Another major issue looks to be the left’s embrace of radical gender ideology and promotion of dangerous and experimental drug regimens and surgeries for children. A 2022 Pew Research poll released in the weeks following the Dobbs decision found that an astounding 87 percent of evangelicals reject transgender ideology—a figure that was even higher than among other Christian groups like Catholics and other Protestants.
“In fact,” the Pew Research report states, “White evangelicals are the only religious group analyzed in which a majority say that society has gone too far in accepting transgender people. Members of other Christian traditions—including White non-evangelical Protestants, Black Protestants and Catholics—are more divided over whether society has gone too far, not far enough, or been ‘about right’ in accepting transgender people.”

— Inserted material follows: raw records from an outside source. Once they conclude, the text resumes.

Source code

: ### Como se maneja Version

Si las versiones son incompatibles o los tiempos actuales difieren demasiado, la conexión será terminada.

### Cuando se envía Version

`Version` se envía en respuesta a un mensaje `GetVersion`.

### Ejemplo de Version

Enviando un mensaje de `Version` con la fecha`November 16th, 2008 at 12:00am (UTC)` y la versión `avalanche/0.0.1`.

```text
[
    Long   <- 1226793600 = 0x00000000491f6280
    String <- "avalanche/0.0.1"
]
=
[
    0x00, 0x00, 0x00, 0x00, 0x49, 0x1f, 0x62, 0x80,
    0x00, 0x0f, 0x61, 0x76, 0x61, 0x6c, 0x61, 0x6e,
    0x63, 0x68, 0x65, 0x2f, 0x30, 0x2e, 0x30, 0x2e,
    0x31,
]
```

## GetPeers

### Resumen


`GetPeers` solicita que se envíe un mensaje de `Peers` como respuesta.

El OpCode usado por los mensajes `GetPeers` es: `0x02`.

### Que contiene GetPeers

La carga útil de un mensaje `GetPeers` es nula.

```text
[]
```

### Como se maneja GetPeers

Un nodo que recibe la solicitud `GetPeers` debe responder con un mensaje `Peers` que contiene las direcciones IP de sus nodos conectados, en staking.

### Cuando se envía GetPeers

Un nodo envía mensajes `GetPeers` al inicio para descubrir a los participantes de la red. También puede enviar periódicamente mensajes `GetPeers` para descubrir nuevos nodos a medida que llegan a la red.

Evangelicals are also far more likely than other Christian demographics to oppose policies that allow transgender-identifying individuals to use bathrooms and play on sports teams that correspond with their “gender identity” rather than their biological sex.

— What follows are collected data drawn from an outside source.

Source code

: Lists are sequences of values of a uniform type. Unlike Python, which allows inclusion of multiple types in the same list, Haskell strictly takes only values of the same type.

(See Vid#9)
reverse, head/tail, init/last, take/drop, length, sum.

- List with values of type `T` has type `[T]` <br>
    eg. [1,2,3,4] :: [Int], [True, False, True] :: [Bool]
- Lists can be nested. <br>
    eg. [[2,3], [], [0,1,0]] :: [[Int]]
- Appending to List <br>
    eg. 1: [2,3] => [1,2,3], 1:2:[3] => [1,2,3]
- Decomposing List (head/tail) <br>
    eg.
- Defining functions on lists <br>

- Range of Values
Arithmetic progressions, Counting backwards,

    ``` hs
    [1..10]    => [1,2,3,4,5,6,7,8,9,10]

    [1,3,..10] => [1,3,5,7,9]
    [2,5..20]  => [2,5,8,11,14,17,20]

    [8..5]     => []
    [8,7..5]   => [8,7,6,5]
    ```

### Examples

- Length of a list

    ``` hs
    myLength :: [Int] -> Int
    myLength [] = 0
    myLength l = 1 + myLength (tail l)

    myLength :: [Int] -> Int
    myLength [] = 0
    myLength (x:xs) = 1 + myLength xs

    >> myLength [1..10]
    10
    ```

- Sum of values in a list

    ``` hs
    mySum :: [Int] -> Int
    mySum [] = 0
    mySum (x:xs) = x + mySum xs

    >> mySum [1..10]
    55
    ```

But even with rising concerns about gender ideology and transgenderism in the public square, can Republicans truly count on other culture war issues to drive out the evangelical vote just as reliably as pro-life concerns did in previous presidential election cycles?
As Republican candidates and voters alike prepare for the 2024 primaries and ultimately the general election next November, this question will likely have major implications for how the race develops—and perhaps on the direction of the country more broadly.
“I’ll be honest; it’s hard to pick one,” one voter said at last month’s Iowa Faith and Freedom Coalition event when asked about his top priority for the coming election. “I just want somebody who is going to tell me the truth.”
At a time when the truth is perhaps more imperiled than ever before in our political life, the opportunity for a new, robust coalition of Christian and conservative voters presents the American right with many exciting possibilities. 18 months out from what could be the most significant presidential election in American history, there could be no better time to break new ground.
Aaron Flanigan is the pen name of a writer in Washington, D.C.